Resident Evil Rewatch: AKA I Hate Zombies, Why am I Watching This Again (and Again)

MPW-48590So, a few things you should know about me before we embark on the rewatch of one of my favorite movie series.

1) I don’t like zombie movies.

2) I don’t play video games. Not out of dislike, but out of shame. I am that gamer — the one that can not use a controller without flailing all over and falling into the coffee table. Better to just walk away.

3) I don’t like horror movies. This is actually a subset of 1) I don’t like zombie movies. My problem with horror movies is not that they’re scary — it’s that they’re gross or fucking depressing. Scary is good. Gross splatter or torture porn turns my stomach. I like movies that offer up hope for humanity, not a nihilistic desire to see how easily and pointlessly we can be torn apart.
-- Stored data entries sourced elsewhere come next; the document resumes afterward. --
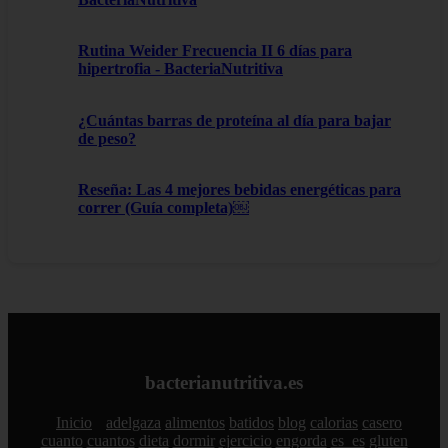
Rutina Weider Frecuencia II 6 días para
hipertrofia - BacteriaNutritiva
¿Cuántas barras de proteína al día para bajar
de peso?
Reseña: Las 4 mejores bebidas energéticas para
correr (Guía completa)￼
bacterianutritiva.es
Inicio
adelgaza
alimentos
batidos
blog
calorias
casero
cuanto
cuantos
dieta
dormir
ejercicio
engorda
es_es
gluten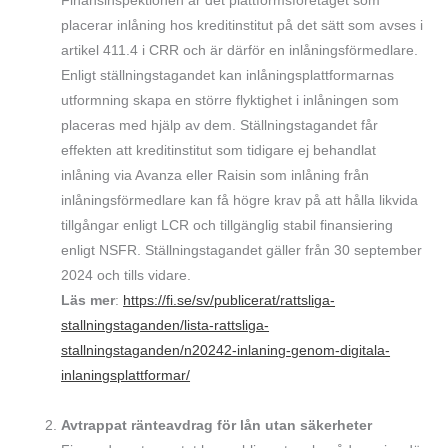
Finansinspektionen är det plattformsföretaget som
placerar inlåning hos kreditinstitut på det sätt som avses i
artikel 411.4 i CRR och är därför en inlåningsförmedlare.
Enligt ställningstagandet kan inlåningsplattformarnas
utformning skapa en större flyktighet i inlåningen som
placeras med hjälp av dem. Ställningstagandet får
effekten att kreditinstitut som tidigare ej behandlat
inlåning via Avanza eller Raisin som inlåning från
inlåningsförmedlare kan få högre krav på att hålla likvida
tillgångar enligt LCR och tillgänglig stabil finansiering
enligt NSFR. Ställningstagandet gäller från 30 september
2024 och tills vidare.
Läs mer
:
https://fi.se/sv/publicerat/rattsliga-
stallningstaganden/lista-rattsliga-
stallningstaganden/n20242-inlaning-genom-digitala-
inlaningsplattformar/
Avtrappat ränteavdrag för lån utan säkerheter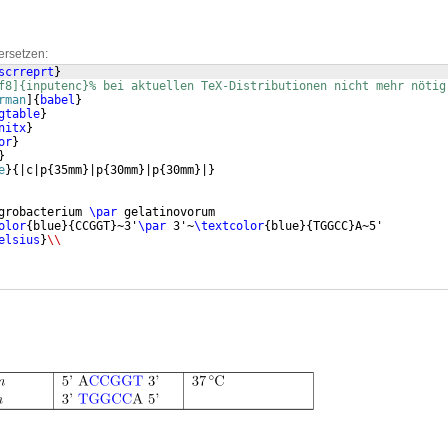
ersetzen:
scrreprt
}
f8]{inputenc}% bei aktuellen TeX-Distributionen nicht mehr nötig
rman
]
{
babel
}
gtable
}
nitx
}
or
}
}
e
}
{
|c|p
{
35mm
}
|p
{
30mm
}
|p
{
30mm
}
|
}
grobacterium 
\par
 gelatinovorum
olor
{
blue
}
{
CCGGT
}
~3'
\par
 3'~
\textcolor
{
blue
}
{
TGGCC
}
A~5'
elsius
}
\\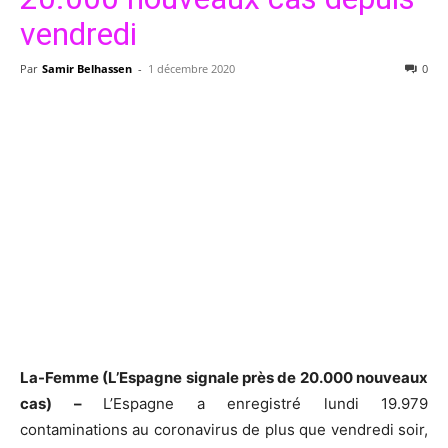
vendredi
Par
Samir Belhassen
-
1 décembre 2020
0
La-Femme (L’Espagne signale près de 20.000 nouveaux
cas) –
L’Espagne a enregistré lundi 19.979
contaminations au coronavirus de plus que vendredi soir,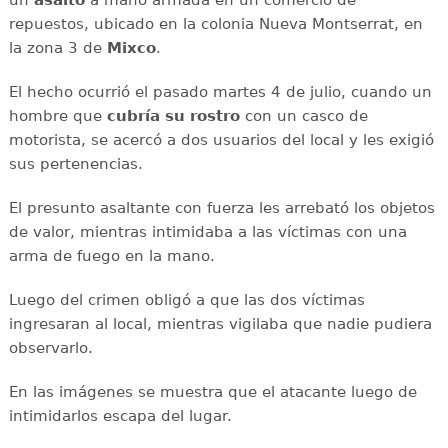
repuestos, ubicado en la colonia Nueva Montserrat, en
la zona 3 de
Mixco
.
El hecho ocurrió el pasado martes 4 de julio, cuando un
hombre que
cubría su rostro
con un casco de
motorista, se acercó a dos usuarios del local y les exigió
sus pertenencias.
El presunto asaltante con fuerza les arrebató los objetos
de valor, mientras intimidaba a las víctimas con una
arma de fuego en la mano.
Luego del crimen obligó a que las dos víctimas
ingresaran al local, mientras vigilaba que nadie pudiera
observarlo.
En las imágenes se muestra que el atacante luego de
intimidarlos escapa del lugar.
What I do like, however, is action shows with women as the action lead. I grew up on Lynda Carter as Wonder Woman. Princess Leia rushing around laser-blasting bad guys in Star Wars. Courtney freaking Cox as the amazing telekinetic girl on Misfits of Science. Scarlett, Lady Jaye, and the Baroness on GI Joe. I feel certain I watched something with a killer girl mermaid at some point, but I may have just dreamed it. Of course, there was Sarah Michelle Gellar in Buffy the Vampire Slayer. And there was that peculiar movie The Fifth Element, which made me a Milla Jovovich worshipper.

There aren’t a lot of women-led movies, especially action-adventure movies, that make it to the Midwest. So, despite it being a zombie movie, I went to Resident Evil, expecting to have to cover my eyes (which I did), because Milla, kicking butt!

I expected the plot to be awful since it came from a video game shooter.

Guess what?

It wasn’t awful. Simple maybe, but awesome.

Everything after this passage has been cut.